To more fully understand the concept of design and the steps that are required, it is best to use an example. While the problem statement listed below seems like a relatively easy example, we will begin to see certain complexities emerge as we look deeper.

The problem statement below describes a program that will be used to compute weekly gross and net pay. The inputs and expected outputs are listed, along with a few basic high level steps that need to be performed on the input to create the appropriate output. The steps are listed as an algorithm. We will focus much our attention on the steps in the algorithm.
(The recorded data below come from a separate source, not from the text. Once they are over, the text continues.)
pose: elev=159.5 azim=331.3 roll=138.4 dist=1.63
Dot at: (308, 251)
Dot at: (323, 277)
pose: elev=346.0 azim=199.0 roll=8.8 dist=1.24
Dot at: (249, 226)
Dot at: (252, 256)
Problem statement: To compute an employee's weekly gross and net pay, deducting before tax medical benefit costs.

Input:

Employee Name

Hourly Pay Rate

Output:

Report with Employee's gross and net pay

Algorithm:

Calculate Gross Pay
Calculate Net Pay
Generate report with Employee Name, gross pay and net pay.
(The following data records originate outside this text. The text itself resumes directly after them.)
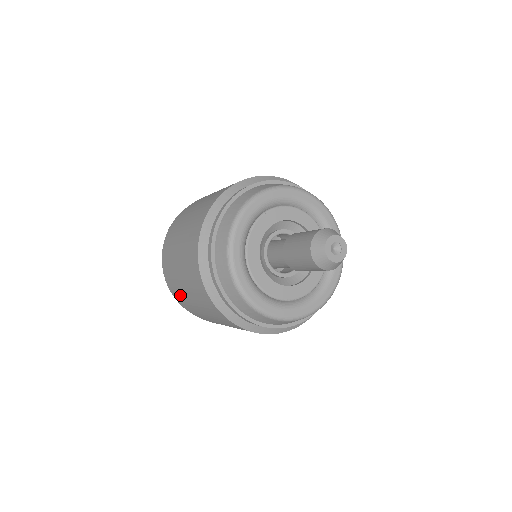
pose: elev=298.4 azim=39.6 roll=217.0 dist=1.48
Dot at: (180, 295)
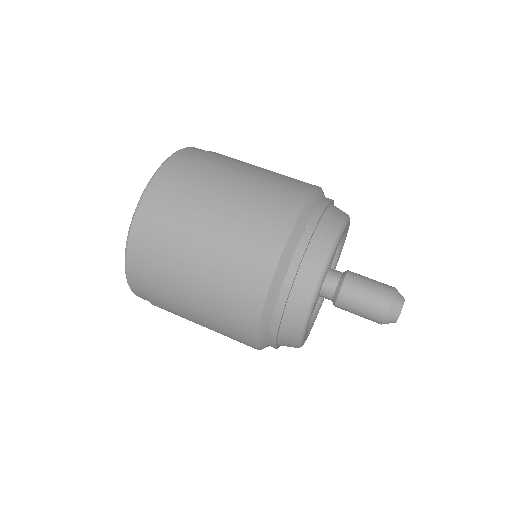
Dot at: (162, 276)
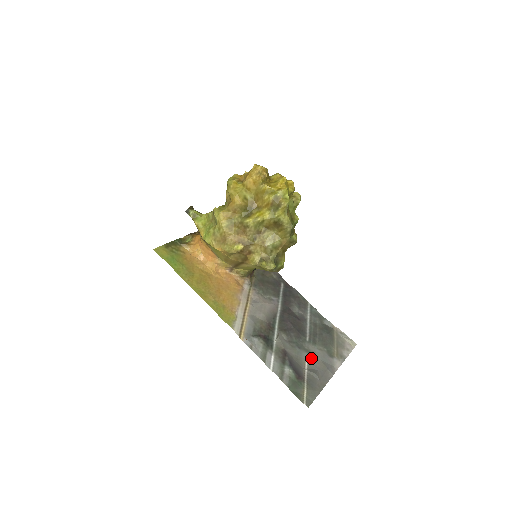
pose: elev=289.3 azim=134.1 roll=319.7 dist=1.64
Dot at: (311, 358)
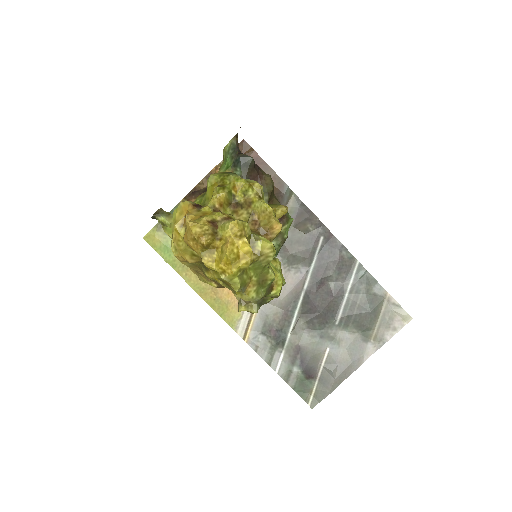
Dot at: (334, 349)
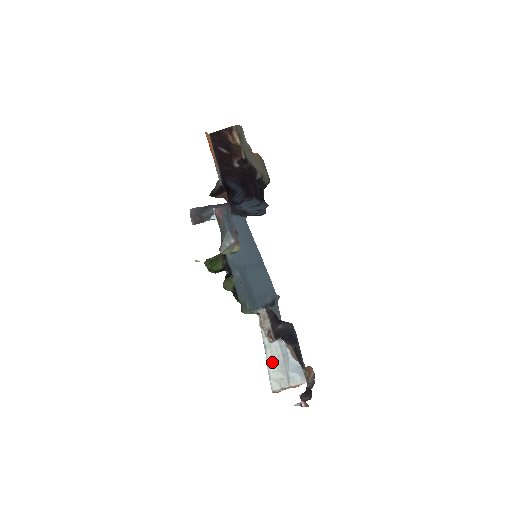
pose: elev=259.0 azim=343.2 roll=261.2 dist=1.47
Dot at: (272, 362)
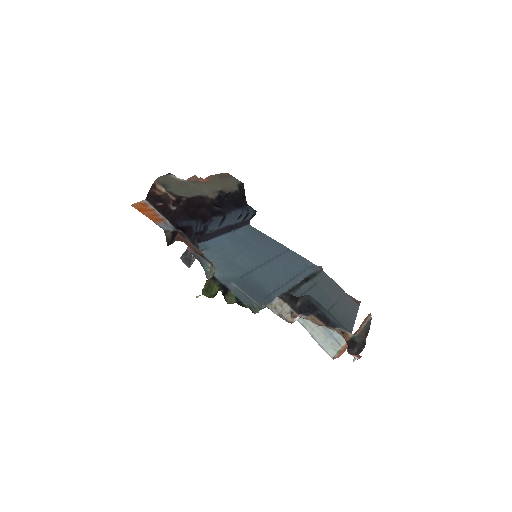
Dot at: (316, 335)
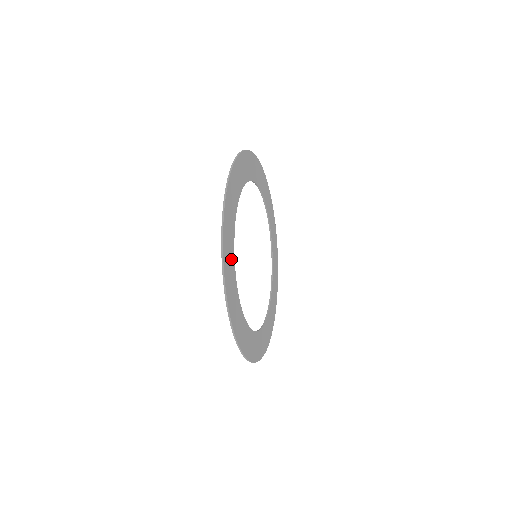
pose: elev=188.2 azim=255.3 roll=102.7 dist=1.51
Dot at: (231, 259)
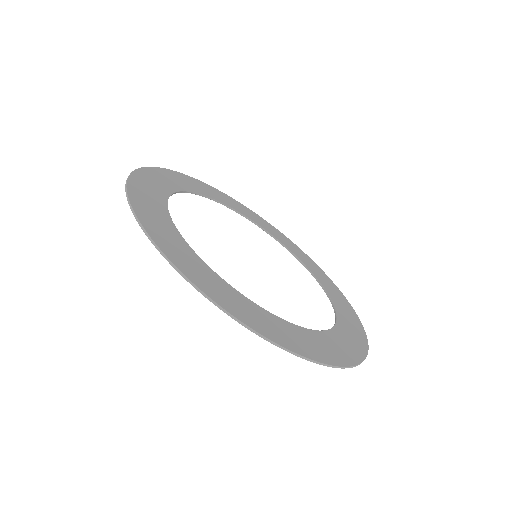
Dot at: (162, 186)
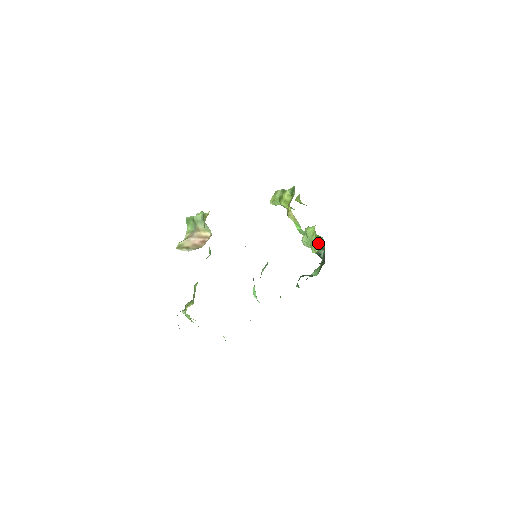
Look at the logical steps in the algorithm. Can one or a combination of them become a subprogram, accepting input, processing data and producing an output? First, let's name each step of the algorithm and try to define the information needed (input) and the resulting information after processing (output) and see whether they qualify as modules:

1. MODULE:      Calc_Gross_Pay  Description:    Calculate one week gross pay  Input:          Hourly Pay Rate  Output:         Gross Pay  Algorithm:      Hourly Pay Rate * 40  2. MODULE:      Calc_Net_Pay  Description:    Calculate net pay, deduct medical benefit costs and taxes  Input:          Gross Pay  Output:         Net Pay  Algorithm:      Calculate medical benefit costs                  Deduct medical benefits cost from Gross Pay                  Calculate tax                  Calculate Net Pay  3. MODULE:      Generate_Report  Description:    Generate report with Employee Name, Gross Pay, and Net Pay  Input:          Employee Name, gross pay, and net pay  Output:         Employee weekly earnings statement  Algorithm:      Format report and print it

Since we can clearly define an input, processing and an output, each algorithm from our problem statement fulfills the requirements of a module.

Next, connect the modules so that they logically flow together. This characteristic is known as composability. The arrows show that the output of one module becomes the input to another in Figure 19-1.

Figure 19-1. Module Information Flow

graphics/19fig01.gif

Once we've composed our modules, we need to take a look at each of them. Can any modules be broken down into smaller modules?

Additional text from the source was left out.